→ WORK TASK: In the data below, find each line that contains the word "fromfile" and copy it.

Source texts of formatted documents:
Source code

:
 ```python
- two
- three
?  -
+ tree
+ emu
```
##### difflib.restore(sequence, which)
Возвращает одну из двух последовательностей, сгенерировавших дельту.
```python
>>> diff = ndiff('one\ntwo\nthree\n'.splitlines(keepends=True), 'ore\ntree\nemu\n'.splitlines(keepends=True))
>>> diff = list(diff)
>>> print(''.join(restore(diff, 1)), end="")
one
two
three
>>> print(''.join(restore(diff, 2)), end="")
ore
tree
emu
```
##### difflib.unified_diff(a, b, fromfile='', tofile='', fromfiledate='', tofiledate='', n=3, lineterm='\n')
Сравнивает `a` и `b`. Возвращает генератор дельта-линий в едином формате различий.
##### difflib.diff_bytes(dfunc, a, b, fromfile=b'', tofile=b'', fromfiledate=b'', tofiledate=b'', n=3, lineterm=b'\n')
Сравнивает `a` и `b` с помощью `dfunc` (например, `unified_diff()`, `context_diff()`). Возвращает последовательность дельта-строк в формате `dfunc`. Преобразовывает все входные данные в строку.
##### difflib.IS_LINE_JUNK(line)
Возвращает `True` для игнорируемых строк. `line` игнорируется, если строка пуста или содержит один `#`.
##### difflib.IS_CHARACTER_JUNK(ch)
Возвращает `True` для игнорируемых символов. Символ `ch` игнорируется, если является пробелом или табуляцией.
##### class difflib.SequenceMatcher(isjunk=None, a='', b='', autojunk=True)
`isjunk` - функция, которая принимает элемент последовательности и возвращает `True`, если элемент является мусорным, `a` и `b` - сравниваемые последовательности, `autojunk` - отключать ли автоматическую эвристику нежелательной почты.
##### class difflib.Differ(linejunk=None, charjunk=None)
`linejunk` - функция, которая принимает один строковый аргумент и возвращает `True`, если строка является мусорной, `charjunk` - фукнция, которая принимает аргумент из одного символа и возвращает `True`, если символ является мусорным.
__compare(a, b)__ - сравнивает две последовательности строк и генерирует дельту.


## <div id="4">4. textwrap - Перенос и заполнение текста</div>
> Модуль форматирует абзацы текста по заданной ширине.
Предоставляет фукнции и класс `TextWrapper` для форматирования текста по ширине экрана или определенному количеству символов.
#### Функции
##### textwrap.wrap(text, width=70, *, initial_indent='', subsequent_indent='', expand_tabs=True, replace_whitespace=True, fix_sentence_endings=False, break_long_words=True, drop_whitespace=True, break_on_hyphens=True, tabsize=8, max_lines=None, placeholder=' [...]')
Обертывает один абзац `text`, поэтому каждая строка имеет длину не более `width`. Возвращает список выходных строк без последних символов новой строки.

→ WRITTEN RESPONSE:
##### difflib.unified_diff(a, b, fromfile='', tofile='', fromfiledate='', tofiledate='', n=3, lineterm='\n')
##### difflib.diff_bytes(dfunc, a, b, fromfile=b'', tofile=b'', fromfiledate=b'', tofiledate=b'', n=3, lineterm=b'\n')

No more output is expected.